April 07, 2007

The desperate search for silver linings

In a conversation recently, I remarked that Bush's 8 years in office constituted 1/9th of what we used to think of as a typical American life span of 72 years. It was a depressing thought: for many Americans, about 11% of their entire lives will have been spent enduring the consequences of this terrible mistake. For those who don't reach even this modest milestone, for those whose lives are cut tragically short (say by a roadside bomb in Anbar province), the fraction is larger. For thousands of those soldiers, in fact, the ratio might be one year of Bush for every three years spent on Earth. The lesson is stark: electing someone this bad as President has a tremendously powerful impact on the course of your life. The effects are not something you shoo away with a flick of the hand. We live with them, and we'll live with them a long time after (finally, mercifully) he gets the hell out of the White House.

Can any good come out of it? I remember that practically the very day he seemed to have been "elected" in 2000, my very first thought was that the world had just lost its last opportunity to deal effectively with global warming. I've written before that my familiarity with the subject of CO2 concentrations in the troposphere began with reading I did in Hawaii in the late 1960's. It struck me then as it strikes me now that of all the environmental imperatives, climate change because of CO2 build-up was the most inexorable, the most dangerous, the least impossible to ignore safely. Yet Bush ignored it, in favor of temporal, venal considerations, with a myopic (and evil) callousness that exceeded even the pessimistic predictions of how indifferent he would be. So any hope has to be tempered by the realization the window of opportunity may have closed. When the largest polluter (and "moral" leader) on Earth increases its CO2 production for eight years, and fights tooth and nail against international cooperation as a reflection of the anti-social tendencies of one small man in charge of that polluting machine, it's hard to be sanguine. You can't just keep throwing away long stretches of time where you do nothing. The IPCC report yesterday was devastating. It should make you sick to read it. The living world is in mortal peril, and the danger zone keeps getting advanced as the evidence around us keeps popping into sudden view.

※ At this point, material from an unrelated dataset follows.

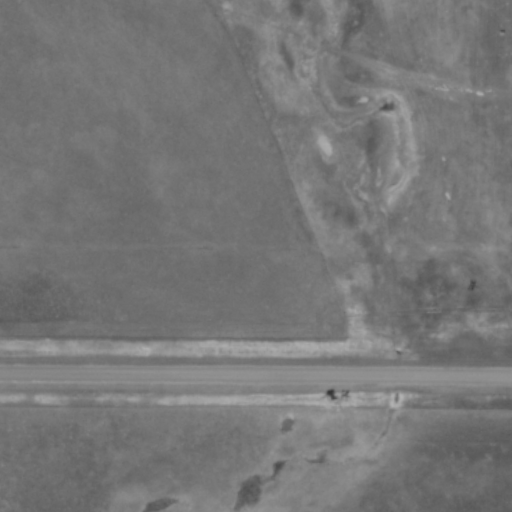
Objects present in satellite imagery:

Yin and yang. After eight years of Bush, maybe the United States will become a constructive force again simply because his presence forced us to take honestly into account the "shadow side" of our national personality. You can't really miss it now, unless you're an empathy-deprived jerk like the guy in the Oval Office. Jung would counsel us to perform a countrywide integration. We don't have a good-intentioned, freedom-loving democracy to "export" anymore. Get serious. We invaded a country and set in motion 650,000 deaths by violence, and then fought all serious attempts to count the number so the damage could be assessed. We take innocent people from countries we happen to be invading, peasants sold to us by bounty hunters, and deliberately lock them up at the eastern end of Cuba so they'll have no Constitutional rights. We torture them and drive them crazy, for no reason at all. We tell their lawyers the people we've tortured confessions out of can't testify about the torture because it's a "state secret." We lock up Americans in American military dungeons and hold them without charges on the basis of Presidential fiat. The central government spies on Americans without warrants. We pull people off the streets and send them to foreign countries because we know they'll be tortured and abused. We piss on the Kyoto protocol and every other decent international attempt to save life on Earth, then lie about substituting something else in its place.

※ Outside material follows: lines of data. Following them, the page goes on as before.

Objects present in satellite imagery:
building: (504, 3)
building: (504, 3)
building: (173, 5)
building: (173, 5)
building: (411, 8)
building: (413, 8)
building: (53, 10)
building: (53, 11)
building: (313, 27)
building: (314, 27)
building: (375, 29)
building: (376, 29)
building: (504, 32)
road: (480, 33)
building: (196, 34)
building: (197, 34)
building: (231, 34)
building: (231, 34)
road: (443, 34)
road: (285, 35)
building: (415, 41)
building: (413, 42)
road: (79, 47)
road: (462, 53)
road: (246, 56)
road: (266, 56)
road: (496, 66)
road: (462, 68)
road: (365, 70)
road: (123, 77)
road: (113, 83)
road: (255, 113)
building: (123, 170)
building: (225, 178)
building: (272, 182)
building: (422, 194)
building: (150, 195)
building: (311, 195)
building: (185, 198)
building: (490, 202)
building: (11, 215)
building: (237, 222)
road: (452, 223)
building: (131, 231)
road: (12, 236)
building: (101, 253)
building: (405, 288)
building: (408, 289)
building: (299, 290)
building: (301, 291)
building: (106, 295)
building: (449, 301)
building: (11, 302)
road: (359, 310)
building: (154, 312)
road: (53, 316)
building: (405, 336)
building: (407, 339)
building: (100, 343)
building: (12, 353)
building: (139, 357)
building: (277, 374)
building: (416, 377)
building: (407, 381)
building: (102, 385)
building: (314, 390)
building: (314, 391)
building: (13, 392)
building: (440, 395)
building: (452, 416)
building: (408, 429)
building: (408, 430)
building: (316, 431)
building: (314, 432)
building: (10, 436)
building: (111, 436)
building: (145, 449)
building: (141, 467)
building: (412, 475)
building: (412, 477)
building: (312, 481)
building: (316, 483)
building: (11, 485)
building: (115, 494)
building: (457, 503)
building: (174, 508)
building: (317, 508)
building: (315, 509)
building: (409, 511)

If we honestly come to terms with all of this, we may start getting over ourselves. That could be the silver lining. Bush will go on forever with his particularly rancid form of megalomania, but we don't have to do that, too. Instead of spending $2 trillion on a war that is not only not necessary but will result in massive blowback, all under the delusion of "doing something good," we can find the $1.5 trillion deemed necessary to rebuild the American infrastructure of roads, public transportation, bridges and schools. We can cooperate with the international community and ask for its help with rogue terrorist elements. We can submit ourselves to the jurisdiction of the International Criminal Court (sorry Bush, Rove, Cheney and Rumsfeld - if you want to read some history, try the Reign of Terror after the French Revolution). We can dispense with the deranging notion of American Exceptionalism and accept ourselves for what we really are -- humans like other humans, with good and bad parts, who must examine their intentions to discover their true purpose, and proceed with the humility appropriate to the precariousness of life.